EXERCISE AIM: With pictures omitted, the line containing "35: (433, 190, 0.43)" and all later lines of the records below are to be restated word for word.

SOURCE DATA:
- - - - -
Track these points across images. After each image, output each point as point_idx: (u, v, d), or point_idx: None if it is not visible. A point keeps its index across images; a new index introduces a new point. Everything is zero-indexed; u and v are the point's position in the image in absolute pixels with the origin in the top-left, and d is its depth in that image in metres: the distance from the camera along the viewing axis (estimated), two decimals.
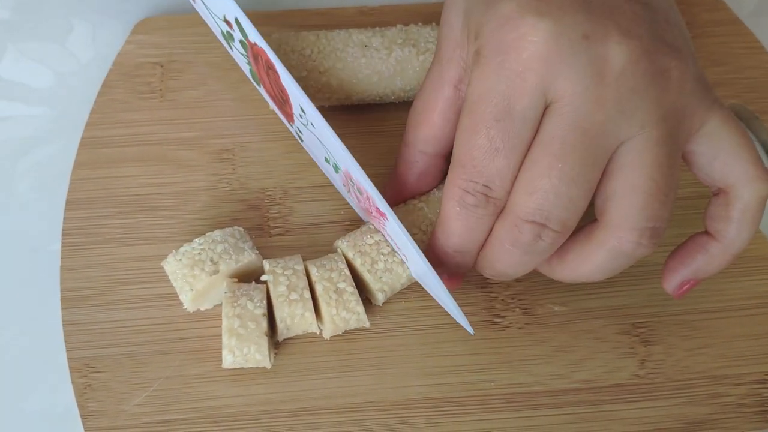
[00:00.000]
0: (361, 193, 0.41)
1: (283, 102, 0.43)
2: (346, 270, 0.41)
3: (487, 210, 0.36)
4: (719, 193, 0.37)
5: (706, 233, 0.37)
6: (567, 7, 0.33)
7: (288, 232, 0.45)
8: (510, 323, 0.43)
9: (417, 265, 0.40)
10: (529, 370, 0.42)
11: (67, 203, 0.45)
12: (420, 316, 0.43)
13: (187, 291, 0.40)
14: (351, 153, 0.38)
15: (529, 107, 0.34)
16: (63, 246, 0.44)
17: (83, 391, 0.40)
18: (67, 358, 0.41)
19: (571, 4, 0.34)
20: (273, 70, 0.41)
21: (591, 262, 0.36)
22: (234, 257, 0.40)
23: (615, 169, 0.34)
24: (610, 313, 0.43)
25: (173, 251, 0.41)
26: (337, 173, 0.43)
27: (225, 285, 0.40)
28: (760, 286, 0.45)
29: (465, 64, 0.37)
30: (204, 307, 0.42)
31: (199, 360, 0.41)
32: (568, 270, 0.37)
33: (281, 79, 0.41)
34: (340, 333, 0.41)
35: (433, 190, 0.43)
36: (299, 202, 0.46)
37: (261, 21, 0.52)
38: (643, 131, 0.34)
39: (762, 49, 0.52)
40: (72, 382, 0.40)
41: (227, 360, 0.39)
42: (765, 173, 0.36)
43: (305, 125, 0.42)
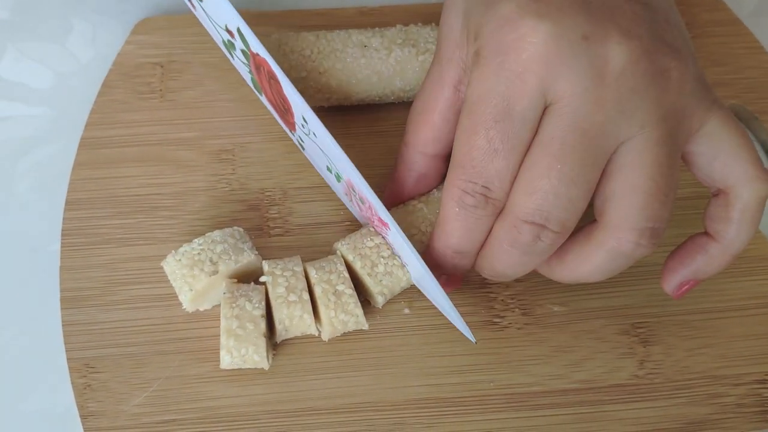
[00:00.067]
- - - - -
TASK ANSWER:
35: (433, 190, 0.43)
36: (299, 202, 0.46)
37: (261, 21, 0.52)
38: (643, 131, 0.34)
39: (762, 49, 0.52)
40: (72, 382, 0.40)
41: (227, 360, 0.39)
42: (765, 173, 0.36)
43: (305, 125, 0.42)
[00:00.067]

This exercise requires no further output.